── Study text ──

In the first case we just skipped a step, and didn't store the return value in a separate variable - instead we called the toUpperCase() method directly on that String object which is returned by myName.toLowerCase().

You can chain as many methods as you like, as long as the actual method can be called on the type returned in the previous step:

String myName = "Adam";
String myNameLower = myName.toLowerCase().toUpperCase().toLowerCase();  // returns "adam"
//                         ( == "adam" )   == "ADAM" )   == "adam" )

Another method chaining example:

boolean containsZero(int myInt) {
    // returns whether the integer given as argument contains a 0 digit
    return String.valueOf(myInt).contains("0");
}

The valueOf() method (defined inside the String class) returns a string representation of an integer passed in as argument. So the expression String.valueOf(1013) evaluates to the String object "1013", and now you can call any String methods on it (like contains(), which returns true if the string contains the sequence of characters passed in as argument).

The following is not strictly relevant to the answer, if it is too advanced/dense/confusing for the moment, feel free to skip this. If we'd like to be extremely clear, then object.method() above could be written as variableOfTypeX.methodAvailableForTypeXEntities(). A class is one kind of a type, but e.g. interfaces are also types with methods associated with them - the difference is that interfaces are merely "contracts", they only list the methods that should be available for that type, without actually implementing them. If a variable has an interface type (e.g. List is such an interface), then it should be assigned to an object which is an instance of a class that actually defines/implements those methods. E.g.: List myList = new ArrayList();, or List myList = new LinkedList();, or List myList = new Vector();. The type of myList in all the above cases is List, and can be used as a List everywhere, but its actual value is a different type of object, a different (sub)type of List, which could have additional methods on top of those required by the List "contract".

The flexibility provided by interfaces comes in handy e.g. when passing arguments to functions - if we give a parameter an interface type instead of a specific class, then the function can accept many different implementations/subtypes. A silly function for illustration (note: the compiler will give raw type warnings if you run this, but don't worry about them - I did not want to complicate the thing with generics yet):

import java.util.List;
import java.util.ArrayList;
import java.util.LinkedList;

class InterfaceExample {
    // this accepts ArrayLists only    
    static void printFirstElement(ArrayList myList) {
        System.out.println(myList.get(0));
    }

    // this accepts any List arguments
    static void printFirstElementPoly(List myList) {
        System.out.println(myList.get(0));
    }

    public static void main(String[] args) {
        ArrayList al = new ArrayList();
        al.add("hello");
        LinkedList ll = new LinkedList();
        ll.add("hello");

        printFirstElement(al); // works
        //printFirstElement(ll);  --> compile time error - we're passing in a LinkedList, but this only accepts ArrayLists

        // however
        printFirstElementPoly(al); // works
        printFirstElementPoly(ll); // also works!
    }
}
Joshua Compton
Joshua Compton
4,450 Points

Wow. Super helpful explanation. Thank you very much.

Love you answer but I have a question. What is an example that you can put in where you used three dots in stead?

Gyorgy Andorka
Gyorgy Andorka
13,811 Points

Yusuf Mohamed I just meant assignment to some variable, I edited my answer, sorry.

Gyorgy Andorka Thank you for the clarification.

He may have briefly mentioned it. But you would chain together a bunch of methods like this:

myNameVariable.toLowerCase().removeVowels()

When you use a method, the object that goes before the dot has to be a certain type. I can't pass in a variable of type 'int' and do that, I had to pass in a variable of type 'String'.

Continue learning java and practicing and it will make more sense.

We may have done method chaining in Java Basics, but he did not call it method chaining. This refresher is essentially all new material.

───

— Requirement 1 —
Translate this sentence from the method chaining text into Spanish: "The valueOf() method (defined inside the String class) returns a string representation of an integer passed in as argument."
— Requirement 2 —
In the method chaining text, list every distinct class name that appears directly after the keyword "new".

── Data for review ──

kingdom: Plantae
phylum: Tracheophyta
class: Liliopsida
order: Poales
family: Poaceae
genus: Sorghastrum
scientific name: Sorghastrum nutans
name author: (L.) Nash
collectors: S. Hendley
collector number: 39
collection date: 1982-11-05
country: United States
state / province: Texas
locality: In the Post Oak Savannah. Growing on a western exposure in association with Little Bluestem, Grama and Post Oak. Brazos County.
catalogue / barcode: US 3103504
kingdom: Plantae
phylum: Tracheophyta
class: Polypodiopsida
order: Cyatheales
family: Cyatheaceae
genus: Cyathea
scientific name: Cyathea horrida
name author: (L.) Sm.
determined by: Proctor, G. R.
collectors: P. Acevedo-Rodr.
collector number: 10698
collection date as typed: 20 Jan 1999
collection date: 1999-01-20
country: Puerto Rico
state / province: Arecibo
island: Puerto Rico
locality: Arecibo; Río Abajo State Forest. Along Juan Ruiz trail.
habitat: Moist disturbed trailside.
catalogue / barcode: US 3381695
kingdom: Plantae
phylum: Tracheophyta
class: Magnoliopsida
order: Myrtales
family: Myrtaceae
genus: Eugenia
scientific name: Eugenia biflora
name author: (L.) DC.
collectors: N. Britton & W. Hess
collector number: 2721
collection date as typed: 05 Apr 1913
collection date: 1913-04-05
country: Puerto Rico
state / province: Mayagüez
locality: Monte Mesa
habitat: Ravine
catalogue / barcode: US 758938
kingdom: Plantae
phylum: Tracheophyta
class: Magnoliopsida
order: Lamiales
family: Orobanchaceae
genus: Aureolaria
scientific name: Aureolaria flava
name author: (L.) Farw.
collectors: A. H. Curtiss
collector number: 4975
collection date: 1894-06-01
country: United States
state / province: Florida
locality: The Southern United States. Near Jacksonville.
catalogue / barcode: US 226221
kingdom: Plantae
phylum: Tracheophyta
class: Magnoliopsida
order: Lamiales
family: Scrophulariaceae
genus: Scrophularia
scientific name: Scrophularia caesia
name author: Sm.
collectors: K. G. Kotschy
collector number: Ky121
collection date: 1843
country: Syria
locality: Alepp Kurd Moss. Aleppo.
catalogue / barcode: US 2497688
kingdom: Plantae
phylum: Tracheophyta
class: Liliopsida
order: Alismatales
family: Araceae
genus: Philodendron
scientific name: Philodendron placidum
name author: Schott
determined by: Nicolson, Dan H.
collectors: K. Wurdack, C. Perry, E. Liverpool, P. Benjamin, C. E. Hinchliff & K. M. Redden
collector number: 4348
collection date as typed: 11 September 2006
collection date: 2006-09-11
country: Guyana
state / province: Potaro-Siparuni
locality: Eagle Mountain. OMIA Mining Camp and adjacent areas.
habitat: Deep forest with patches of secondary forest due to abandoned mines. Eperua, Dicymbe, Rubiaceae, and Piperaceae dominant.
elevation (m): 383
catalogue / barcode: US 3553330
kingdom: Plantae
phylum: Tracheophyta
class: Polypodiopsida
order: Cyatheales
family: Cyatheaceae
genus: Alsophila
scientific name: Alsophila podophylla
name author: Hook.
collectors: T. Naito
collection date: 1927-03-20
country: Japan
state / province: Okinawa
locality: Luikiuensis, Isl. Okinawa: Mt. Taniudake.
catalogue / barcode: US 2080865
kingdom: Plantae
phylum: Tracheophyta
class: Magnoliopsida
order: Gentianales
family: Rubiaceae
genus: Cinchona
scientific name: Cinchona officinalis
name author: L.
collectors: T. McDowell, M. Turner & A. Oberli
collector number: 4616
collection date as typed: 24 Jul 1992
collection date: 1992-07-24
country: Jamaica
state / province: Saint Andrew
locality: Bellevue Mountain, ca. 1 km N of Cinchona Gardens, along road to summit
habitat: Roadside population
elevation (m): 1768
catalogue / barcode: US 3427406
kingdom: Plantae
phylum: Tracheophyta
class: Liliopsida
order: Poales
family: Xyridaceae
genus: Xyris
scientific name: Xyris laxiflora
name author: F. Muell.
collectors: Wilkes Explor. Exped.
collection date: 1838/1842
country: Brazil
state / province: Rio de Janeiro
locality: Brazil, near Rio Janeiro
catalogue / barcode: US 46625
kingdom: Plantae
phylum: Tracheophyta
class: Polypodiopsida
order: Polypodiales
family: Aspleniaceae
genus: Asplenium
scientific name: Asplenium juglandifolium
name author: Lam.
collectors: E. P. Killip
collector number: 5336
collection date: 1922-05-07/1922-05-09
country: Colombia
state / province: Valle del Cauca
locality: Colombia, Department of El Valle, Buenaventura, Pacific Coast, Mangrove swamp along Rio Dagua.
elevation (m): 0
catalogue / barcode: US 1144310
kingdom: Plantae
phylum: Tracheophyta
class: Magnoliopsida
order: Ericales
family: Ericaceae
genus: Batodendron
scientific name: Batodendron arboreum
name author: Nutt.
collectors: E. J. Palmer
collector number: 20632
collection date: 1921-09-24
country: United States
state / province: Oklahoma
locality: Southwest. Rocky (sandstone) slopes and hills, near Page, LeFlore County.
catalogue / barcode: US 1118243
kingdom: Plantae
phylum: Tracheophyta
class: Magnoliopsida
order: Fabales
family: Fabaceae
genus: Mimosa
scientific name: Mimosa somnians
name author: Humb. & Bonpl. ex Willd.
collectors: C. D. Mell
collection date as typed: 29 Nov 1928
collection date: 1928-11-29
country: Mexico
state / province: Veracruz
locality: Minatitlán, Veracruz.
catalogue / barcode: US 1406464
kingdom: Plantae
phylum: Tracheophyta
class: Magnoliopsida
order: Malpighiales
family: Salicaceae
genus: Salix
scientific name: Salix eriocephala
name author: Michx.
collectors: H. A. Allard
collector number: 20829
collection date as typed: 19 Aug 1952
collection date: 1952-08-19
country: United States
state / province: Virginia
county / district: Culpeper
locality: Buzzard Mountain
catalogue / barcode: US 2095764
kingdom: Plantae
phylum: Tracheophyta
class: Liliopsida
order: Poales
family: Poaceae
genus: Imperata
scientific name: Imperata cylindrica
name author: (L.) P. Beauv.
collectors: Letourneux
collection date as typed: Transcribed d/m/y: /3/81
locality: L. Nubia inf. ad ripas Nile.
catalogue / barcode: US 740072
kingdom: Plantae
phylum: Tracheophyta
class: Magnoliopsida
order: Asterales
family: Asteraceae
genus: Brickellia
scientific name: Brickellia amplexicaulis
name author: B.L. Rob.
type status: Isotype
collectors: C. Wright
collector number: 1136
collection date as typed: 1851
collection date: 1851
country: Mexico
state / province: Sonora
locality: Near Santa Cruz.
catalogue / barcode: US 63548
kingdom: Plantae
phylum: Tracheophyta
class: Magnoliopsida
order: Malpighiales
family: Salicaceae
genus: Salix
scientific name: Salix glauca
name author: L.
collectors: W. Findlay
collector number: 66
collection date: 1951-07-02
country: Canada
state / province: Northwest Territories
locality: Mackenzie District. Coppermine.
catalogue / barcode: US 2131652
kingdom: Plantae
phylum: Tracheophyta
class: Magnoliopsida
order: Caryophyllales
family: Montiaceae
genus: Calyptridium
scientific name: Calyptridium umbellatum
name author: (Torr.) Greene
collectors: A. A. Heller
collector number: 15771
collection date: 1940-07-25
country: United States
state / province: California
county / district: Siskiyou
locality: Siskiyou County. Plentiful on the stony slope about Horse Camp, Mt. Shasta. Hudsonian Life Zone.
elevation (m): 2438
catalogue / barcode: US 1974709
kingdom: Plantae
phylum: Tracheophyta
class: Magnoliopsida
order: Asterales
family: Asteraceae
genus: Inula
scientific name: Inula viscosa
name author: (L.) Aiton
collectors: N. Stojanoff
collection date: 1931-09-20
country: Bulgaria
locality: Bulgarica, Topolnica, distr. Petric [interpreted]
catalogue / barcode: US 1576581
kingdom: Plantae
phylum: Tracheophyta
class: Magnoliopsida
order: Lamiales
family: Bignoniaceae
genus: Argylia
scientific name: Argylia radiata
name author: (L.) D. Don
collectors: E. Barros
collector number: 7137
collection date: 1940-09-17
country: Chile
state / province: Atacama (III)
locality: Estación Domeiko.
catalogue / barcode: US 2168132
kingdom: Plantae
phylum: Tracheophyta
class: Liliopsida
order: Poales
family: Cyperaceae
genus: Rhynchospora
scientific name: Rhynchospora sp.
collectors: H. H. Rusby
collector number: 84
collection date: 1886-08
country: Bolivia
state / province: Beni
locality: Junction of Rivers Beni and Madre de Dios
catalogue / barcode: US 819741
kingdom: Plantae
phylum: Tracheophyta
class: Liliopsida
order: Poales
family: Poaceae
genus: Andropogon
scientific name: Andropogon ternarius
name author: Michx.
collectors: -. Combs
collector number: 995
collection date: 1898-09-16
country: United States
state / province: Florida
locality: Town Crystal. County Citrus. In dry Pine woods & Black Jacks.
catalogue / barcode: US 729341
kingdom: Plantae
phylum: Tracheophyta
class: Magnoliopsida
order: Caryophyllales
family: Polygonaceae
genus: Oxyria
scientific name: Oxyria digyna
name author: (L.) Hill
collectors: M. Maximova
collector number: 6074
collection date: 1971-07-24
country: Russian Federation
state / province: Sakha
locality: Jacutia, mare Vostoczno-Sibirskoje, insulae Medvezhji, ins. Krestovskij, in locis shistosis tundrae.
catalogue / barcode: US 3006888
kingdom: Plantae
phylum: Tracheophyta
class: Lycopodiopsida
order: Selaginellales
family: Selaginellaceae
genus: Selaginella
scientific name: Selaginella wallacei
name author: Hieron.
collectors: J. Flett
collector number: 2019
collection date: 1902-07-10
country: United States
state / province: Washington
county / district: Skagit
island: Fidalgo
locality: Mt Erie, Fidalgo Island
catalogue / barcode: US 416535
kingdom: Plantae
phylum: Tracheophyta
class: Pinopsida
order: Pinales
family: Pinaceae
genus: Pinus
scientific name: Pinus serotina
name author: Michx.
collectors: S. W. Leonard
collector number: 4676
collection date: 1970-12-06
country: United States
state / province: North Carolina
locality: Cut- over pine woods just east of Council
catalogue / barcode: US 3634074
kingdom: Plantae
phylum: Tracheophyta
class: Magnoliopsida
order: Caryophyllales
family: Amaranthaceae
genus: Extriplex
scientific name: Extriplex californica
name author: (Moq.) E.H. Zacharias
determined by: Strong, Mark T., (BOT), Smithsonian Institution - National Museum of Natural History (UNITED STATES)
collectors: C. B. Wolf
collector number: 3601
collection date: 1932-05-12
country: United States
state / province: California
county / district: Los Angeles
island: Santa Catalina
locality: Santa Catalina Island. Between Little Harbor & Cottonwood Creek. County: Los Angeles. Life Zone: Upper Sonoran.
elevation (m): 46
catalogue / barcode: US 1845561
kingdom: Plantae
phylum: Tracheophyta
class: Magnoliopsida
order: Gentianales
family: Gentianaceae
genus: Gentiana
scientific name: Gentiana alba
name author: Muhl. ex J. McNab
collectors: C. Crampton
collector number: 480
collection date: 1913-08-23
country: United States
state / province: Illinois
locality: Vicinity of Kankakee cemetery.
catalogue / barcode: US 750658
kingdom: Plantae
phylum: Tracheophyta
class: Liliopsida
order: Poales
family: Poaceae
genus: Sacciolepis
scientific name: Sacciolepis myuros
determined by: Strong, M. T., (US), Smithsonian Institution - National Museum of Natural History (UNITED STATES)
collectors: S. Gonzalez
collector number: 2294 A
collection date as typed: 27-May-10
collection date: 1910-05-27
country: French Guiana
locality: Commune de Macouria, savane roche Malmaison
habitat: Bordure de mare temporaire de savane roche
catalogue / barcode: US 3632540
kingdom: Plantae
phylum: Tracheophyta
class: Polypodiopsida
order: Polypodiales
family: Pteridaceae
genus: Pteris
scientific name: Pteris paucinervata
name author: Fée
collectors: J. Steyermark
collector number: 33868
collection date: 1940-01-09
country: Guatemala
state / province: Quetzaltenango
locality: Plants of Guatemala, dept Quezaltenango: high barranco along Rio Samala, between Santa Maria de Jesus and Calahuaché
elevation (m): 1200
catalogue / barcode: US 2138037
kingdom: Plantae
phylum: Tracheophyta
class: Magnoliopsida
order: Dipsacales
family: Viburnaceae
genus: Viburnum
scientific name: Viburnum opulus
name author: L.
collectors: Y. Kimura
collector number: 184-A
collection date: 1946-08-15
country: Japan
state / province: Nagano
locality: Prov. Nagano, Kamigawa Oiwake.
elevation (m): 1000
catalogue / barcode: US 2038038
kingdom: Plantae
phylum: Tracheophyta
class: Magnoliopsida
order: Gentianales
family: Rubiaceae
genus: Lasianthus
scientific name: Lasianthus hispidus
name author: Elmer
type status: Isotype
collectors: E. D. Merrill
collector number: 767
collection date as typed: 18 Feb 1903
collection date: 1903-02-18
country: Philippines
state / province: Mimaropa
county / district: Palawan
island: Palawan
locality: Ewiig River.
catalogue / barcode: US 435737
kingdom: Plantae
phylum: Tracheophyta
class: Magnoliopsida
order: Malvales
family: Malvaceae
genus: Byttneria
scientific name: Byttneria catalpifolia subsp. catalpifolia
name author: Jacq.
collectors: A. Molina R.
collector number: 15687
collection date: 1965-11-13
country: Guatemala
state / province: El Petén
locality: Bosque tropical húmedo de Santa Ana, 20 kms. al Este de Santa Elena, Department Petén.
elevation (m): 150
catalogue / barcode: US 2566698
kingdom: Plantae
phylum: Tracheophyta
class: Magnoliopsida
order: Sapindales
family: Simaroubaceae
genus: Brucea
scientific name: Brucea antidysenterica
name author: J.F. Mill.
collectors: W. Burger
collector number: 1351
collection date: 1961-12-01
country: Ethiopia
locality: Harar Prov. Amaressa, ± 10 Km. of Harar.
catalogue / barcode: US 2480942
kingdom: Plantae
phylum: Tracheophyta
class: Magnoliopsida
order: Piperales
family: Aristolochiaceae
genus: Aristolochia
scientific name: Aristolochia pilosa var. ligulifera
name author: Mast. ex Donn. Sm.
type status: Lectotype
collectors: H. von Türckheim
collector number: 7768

───

— Answer section 1 —
El método valueOf() (definido dentro de la clase String) devuelve una representación en forma de cadena de un entero pasado como argumento.

— Answer section 2 —
ArrayList, LinkedList, Vector